Limits

A serious concept should name its hard problems.

Parl-AI-ment gets stronger by being explicit about what remains difficult: coordinated false reporting, confidential evidence, cross-border conflicts, refusal to participate, and the limits of public recommendation.

Open design problems

These are not reasons to shrink the concept. They are reasons to design it properly.

Protocol and framework capture

If a small number of powerful firms define the main agent protocols, connector directories, frameworks, or access layers, their defaults can quietly shape the whole ecosystem. A public institution would need a way to surface when interoperability claims mask concentration, exclusion, or unfair dependence.
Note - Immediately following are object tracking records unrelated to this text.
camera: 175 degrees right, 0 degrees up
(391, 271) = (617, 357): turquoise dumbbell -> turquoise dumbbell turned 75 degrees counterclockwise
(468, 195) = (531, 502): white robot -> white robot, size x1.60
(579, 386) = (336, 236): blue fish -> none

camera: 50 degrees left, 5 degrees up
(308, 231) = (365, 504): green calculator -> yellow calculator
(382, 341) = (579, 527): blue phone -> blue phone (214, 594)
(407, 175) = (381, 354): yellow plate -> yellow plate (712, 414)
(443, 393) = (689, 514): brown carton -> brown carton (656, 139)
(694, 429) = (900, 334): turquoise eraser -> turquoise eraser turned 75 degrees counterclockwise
Coordinated false reporting

A public record can be manipulated. The institution would need rate limits, evidential thresholds, review controls, and anti-brigading safeguards.
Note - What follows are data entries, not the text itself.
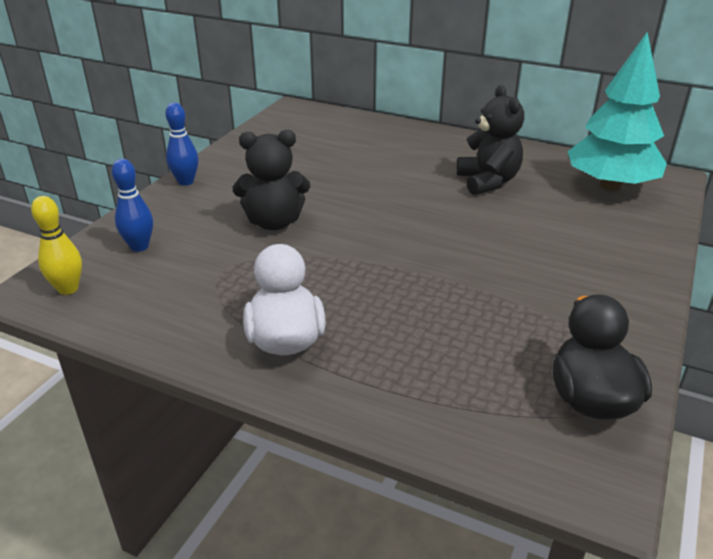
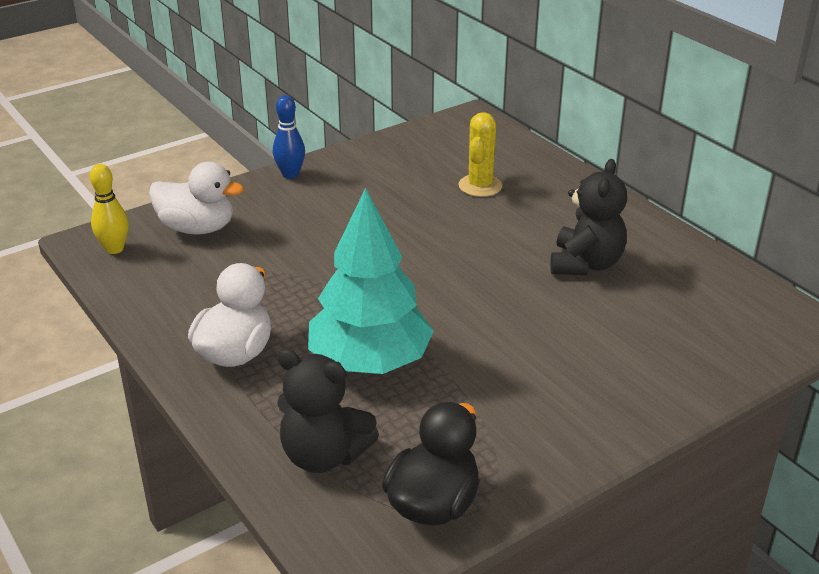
camera: 30 degrees right, 0 degrees up
(139, 246) = (197, 228): blue bowling pin -> white duck
(274, 222) = (329, 241): black teddy bear -> black teddy bear (324, 455)
(352, 151) = (480, 186): none -> yellow cactus
(610, 186) = (722, 312): turquoise tree -> turquoise tree (370, 362)

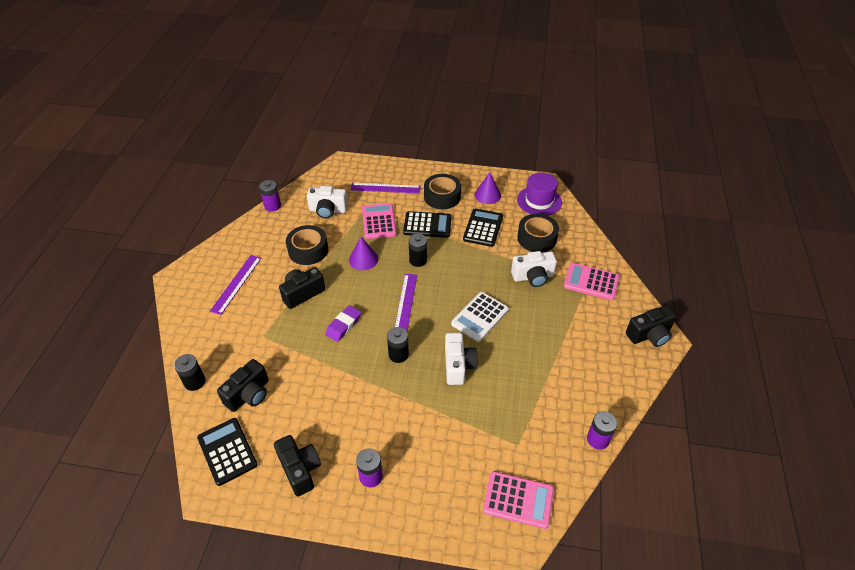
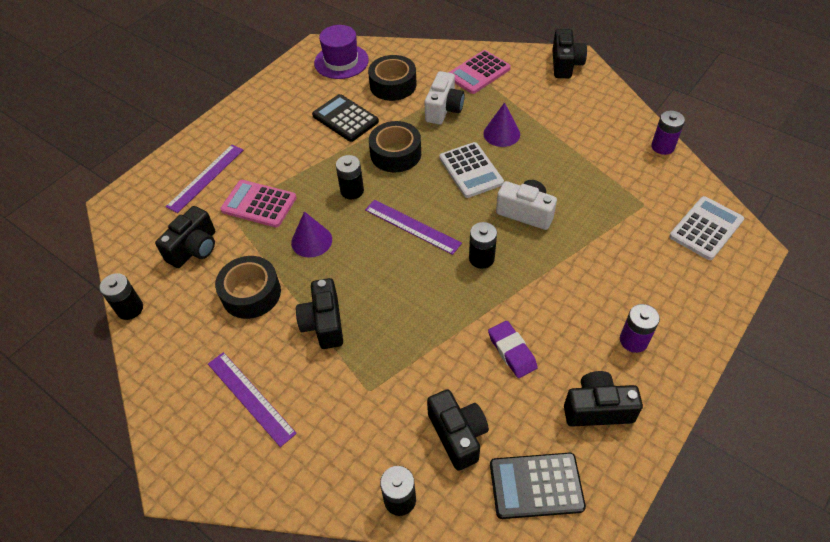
camera: 60 degrees left, 5 degrees up
(272, 206) = (130, 309): purple battery -> black battery
(328, 210) = (194, 248): white camera -> black camera
(343, 325) = (406, 296): purple eraser -> purple eraser (512, 351)
(427, 225) = (302, 162): black calculator -> none
(442, 197) = (267, 133): black tape -> black tape (395, 154)
(487, 195) = (297, 95): purple cone -> purple cone (501, 134)
(518, 500) = (706, 228): pink calculator -> white calculator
Confidential or sensitive material

Some evidence may need redaction, escrow, delayed publication, or limited reviewer access rather than open display.

Cross-border legal conflict

Some matters will span jurisdictions with different legal expectations around publication, liability, and response rights.

Non-participation

Named parties may refuse to respond. That should affect evidential weight without forcing the record to disappear.
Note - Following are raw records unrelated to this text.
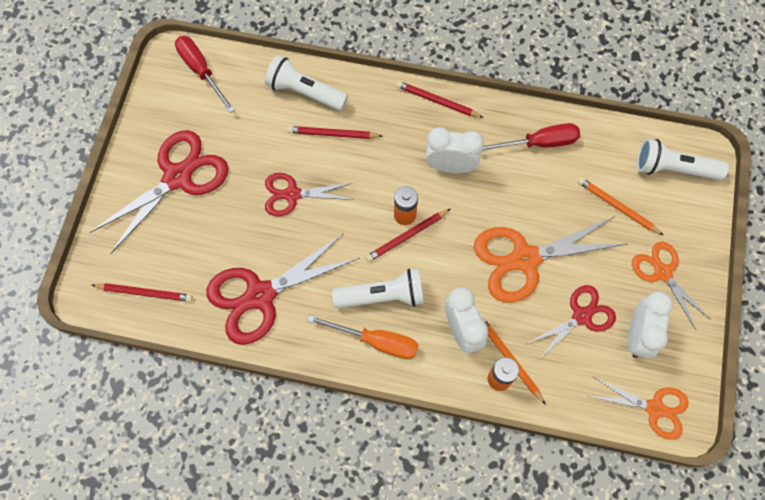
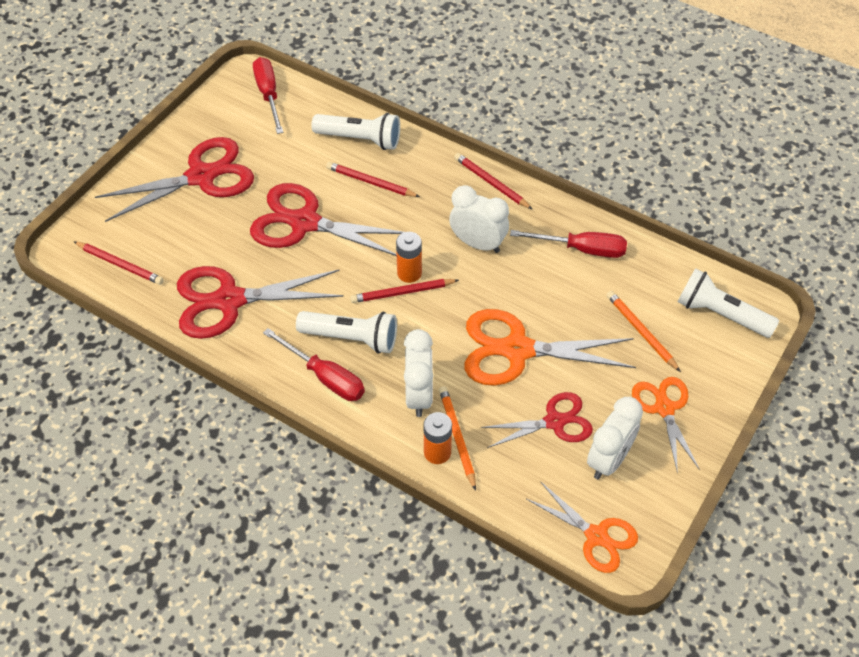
camera: 20 degrees right, 15 degrees down
(292, 194) = (304, 222): red scissors -> red scissors, size x1.64
(304, 92) = (360, 139): white flashlight -> white flashlight turned 150 degrees clockwise
(376, 341) = (325, 377): orange screwdriver -> red screwdriver

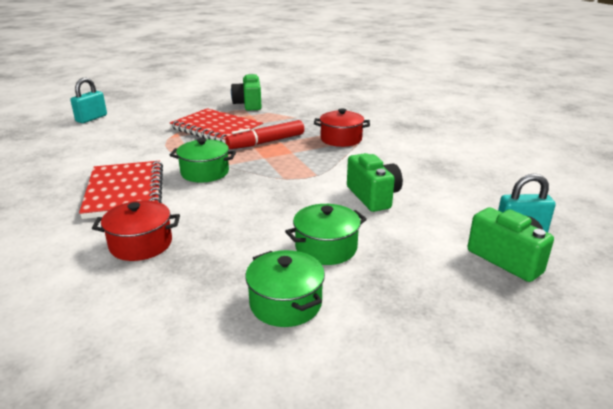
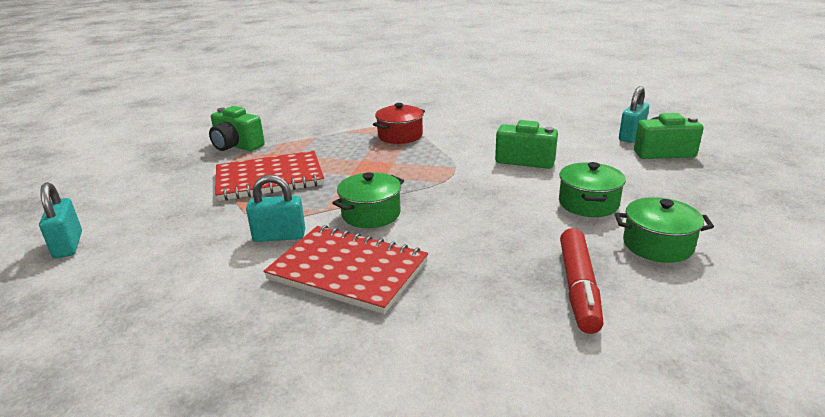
camera: 50 degrees left, 0 degrees up
(141, 244) = (487, 289): red pot -> none
(147, 158) = (279, 236): none -> turquoise padlock
(266, 142) = (350, 166): red marker -> red marker (578, 287)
Public versus private handling

Not every matter belongs fully in public. A serious system needs criteria for when visibility helps and when limited review is safer or fairer.

Recommendation versus enforcement

Parl-AI-ment can argue for public accountability without pretending it can directly replace legal, regulatory, or contractual enforcement.

The useful middle

Public accountability still matters before full institutional force exists.

A matter can be worth recording even when evidence is incomplete, participation is partial, and legal authority sits elsewhere. Visibility, challenge, and civic memory still change what can be denied, repeated, or normalised.